Why did the pet cemetary turn dead things evil?

In a thread like this, I think it is. “Because the author said so” is such an obvious non-answer it should be dismissed out of hand as being counter to discussion. I know Stephen King made it up, you know it, the thread starter knows it, so why bother bringing it up as an answer?

Because it is an answer; if something is deliberately unexplained in a book or movie, it is very often the answer.

But he didn’t say it was deliberatly unexplained, which is a fair answer – I actually give it above – he said it was cause King said so. Which is a complete non-answer as far as threads like these go.

The distinction eludes me, but whatever.

le sigh.

“It’s unexplained” = it’s unexplained
“It’s only a book” = it could have an explanation in the book but you don’t need to know it because it’s only fiction

One answers the OP’s question. The other doesn’t.

Funny, I didn’t read the comment as ‘it’s only fiction’ - I read it as there wouldn’t be much of a story if evil wasn’t involved, it’s not really relevant why and how that situation came about.

Y(incredibly serious)MMV, obviously.

Anything could have an explanation; anything at all.

Except, seriously, it’s Stephen Fucking King. Not many people know this, but he got the “King” part of his name because he’s the “King” of just pulling shit out of his, um, imagination for the sole purpose of keeping the plot rolling.

When you’re talking about the creator of a fictional world–especially when fantasy and the supernatural evolved–“because the author says so” is often the only possible answer. Times a gajillion when it’s King.

Sometimes the author pulls some background out of his, um, imagination, by way of setup or justification. But sometimes he doesn’t. Times a gajillion when it’s King.

Even if you trace the “reason” asked for in the OP back, eventually you reach a point where the ONLY answer left is “because King said so.”

Well, does it help any that “Zombie == bad, flesh-eating horror” is a fantasy cliche and King was just being unoriginal?

Ahem.

◇ ◇ ◇ ◇

WHAT THE EXERCISE ASKS: Can you rewrite the forum thread from "But he didn’t" to "me, but whatever.", replacing "distinction" with "difference"?

DATASET EXTRACT:
◇ ◇ ◇ ◇

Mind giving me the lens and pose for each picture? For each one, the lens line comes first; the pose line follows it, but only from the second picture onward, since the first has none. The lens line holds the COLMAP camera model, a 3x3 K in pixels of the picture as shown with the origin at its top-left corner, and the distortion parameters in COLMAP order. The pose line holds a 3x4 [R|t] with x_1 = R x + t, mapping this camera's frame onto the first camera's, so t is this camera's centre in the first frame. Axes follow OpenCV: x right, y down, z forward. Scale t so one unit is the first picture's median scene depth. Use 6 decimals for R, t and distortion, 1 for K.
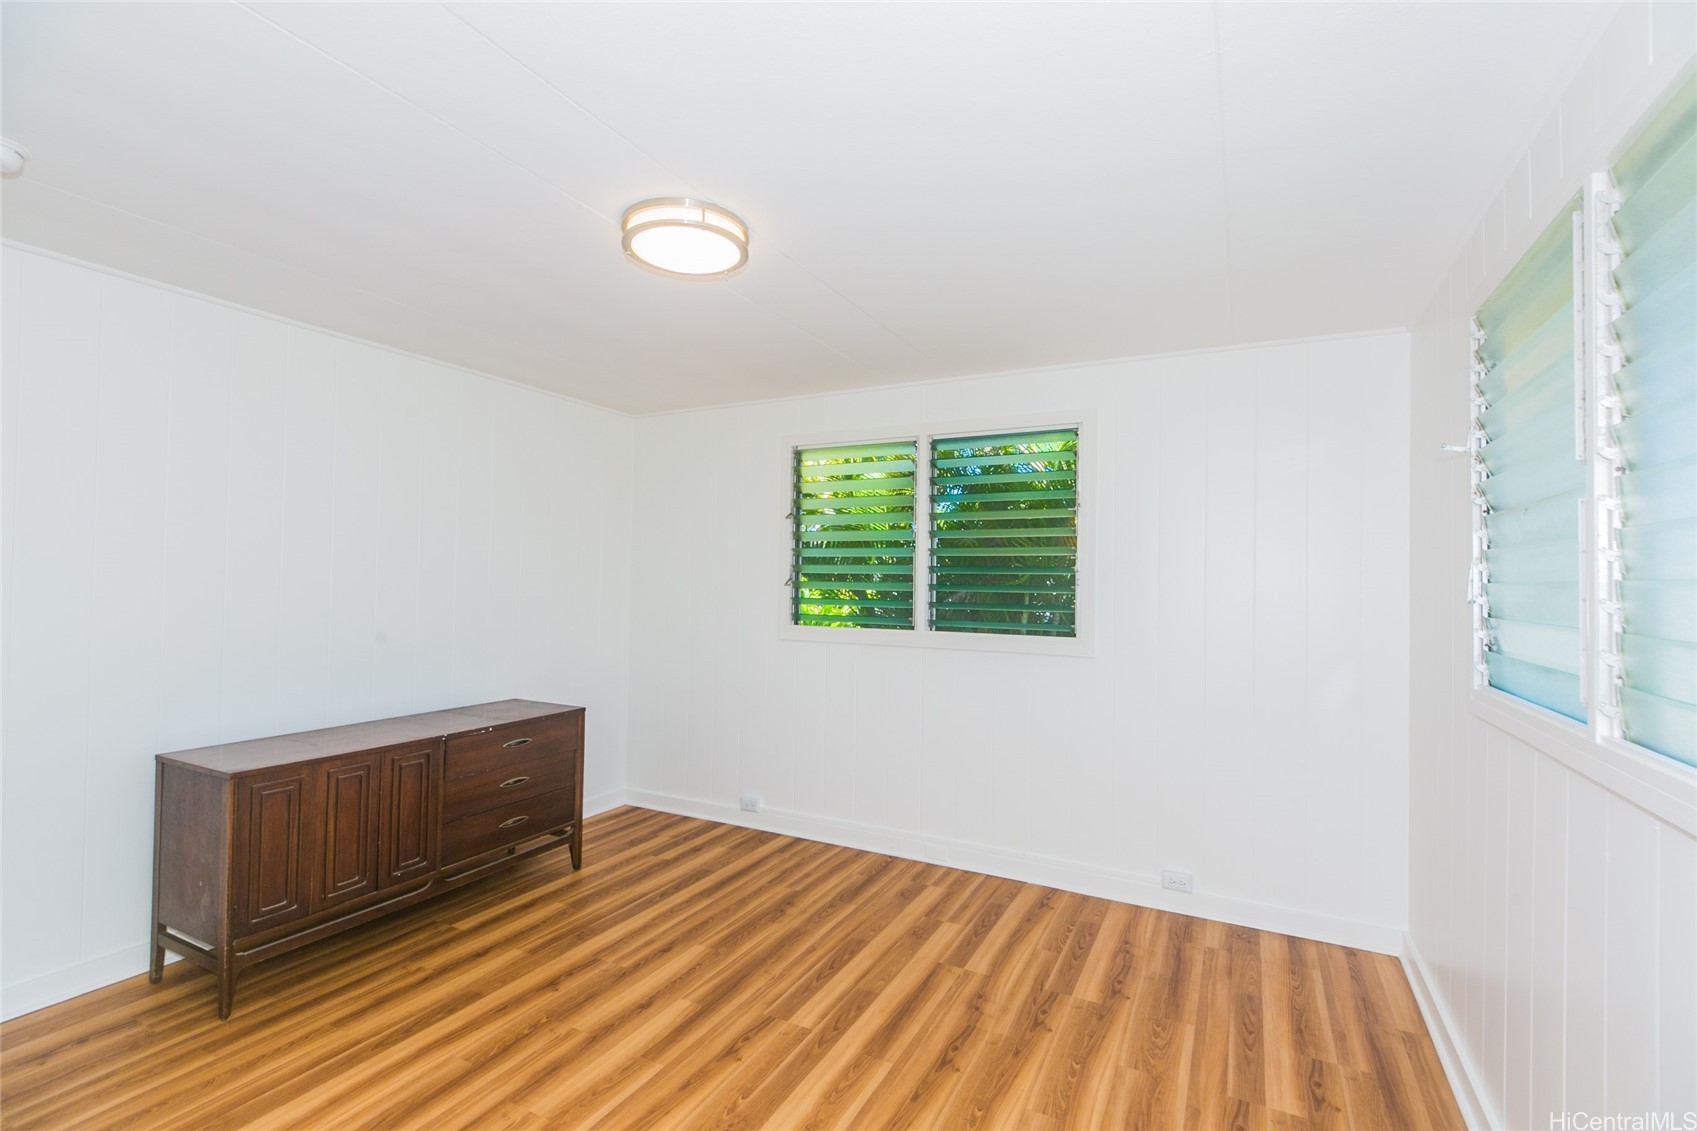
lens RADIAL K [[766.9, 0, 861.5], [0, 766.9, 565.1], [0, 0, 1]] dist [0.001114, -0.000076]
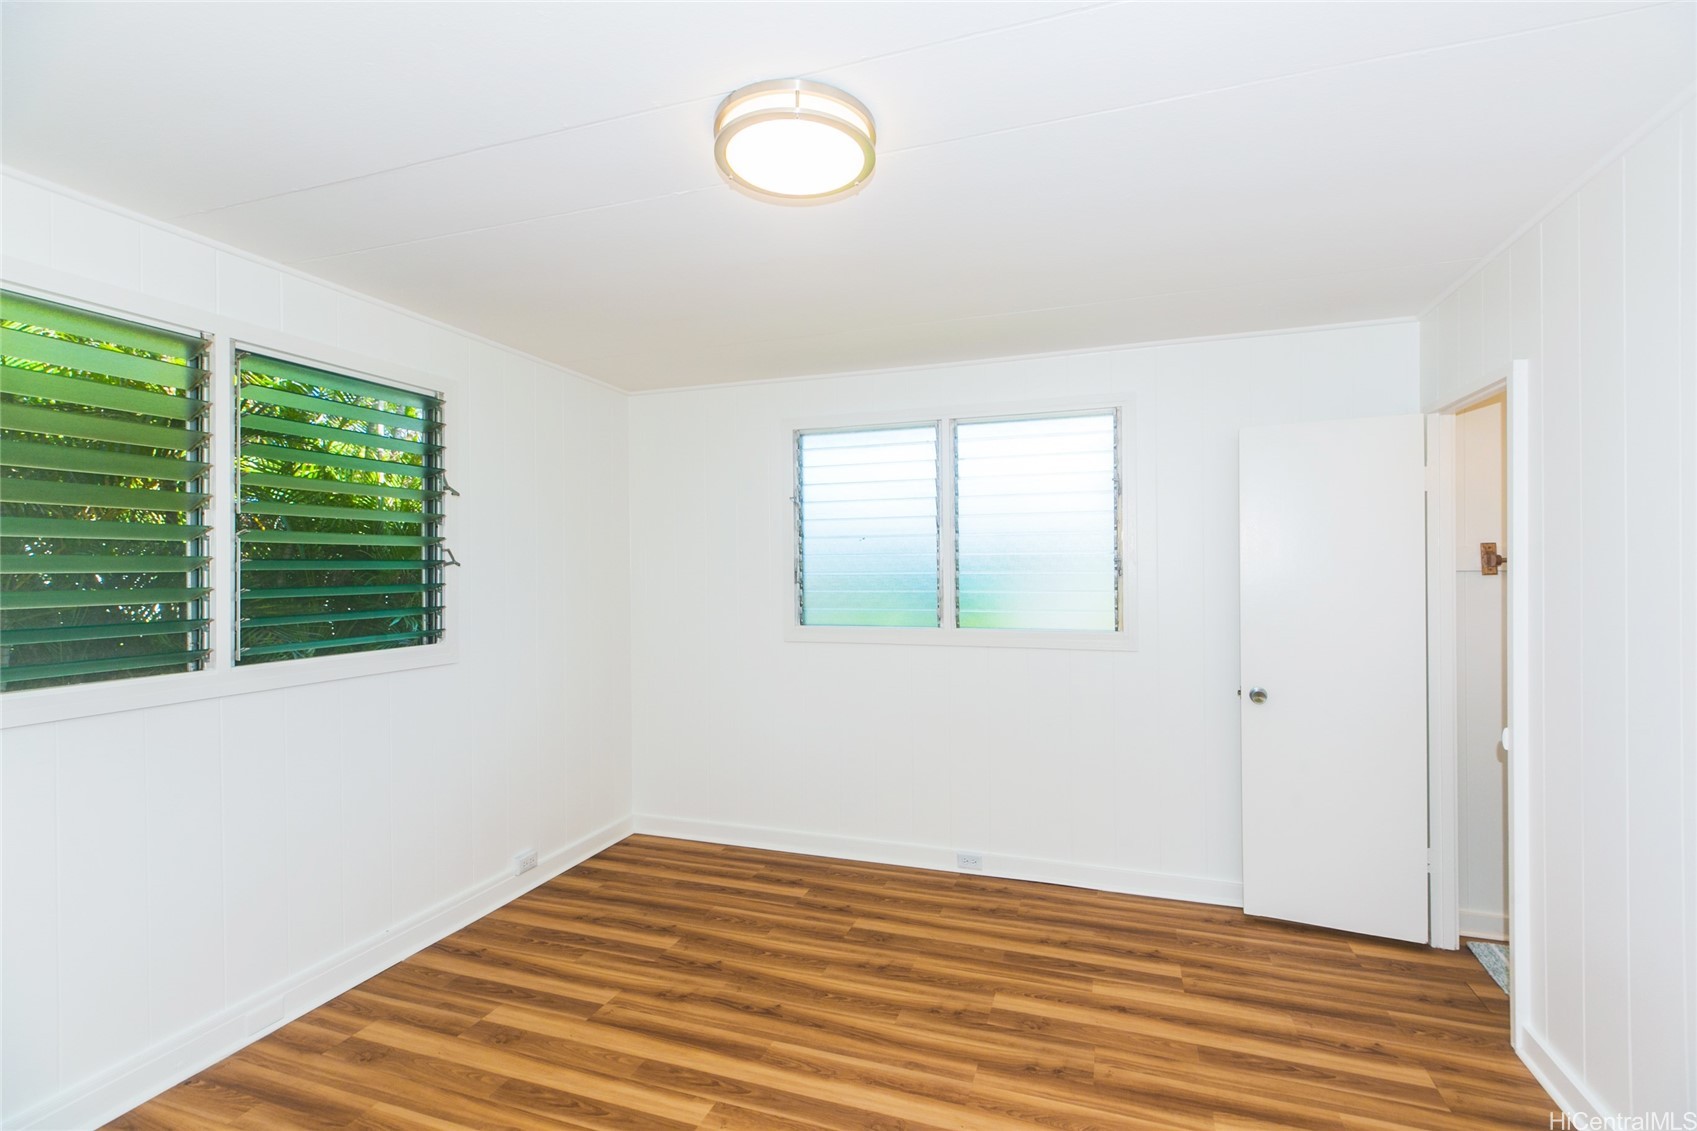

◇ ◇ ◇ ◇

SOLUTION FOR THIS EXERCISE:
But he didn’t say it was deliberatly unexplained, which is a fair answer – I actually give it above – he said it was cause King said so. Which is a complete non-answer as far as threads like these go.

The difference eludes me, but whatever.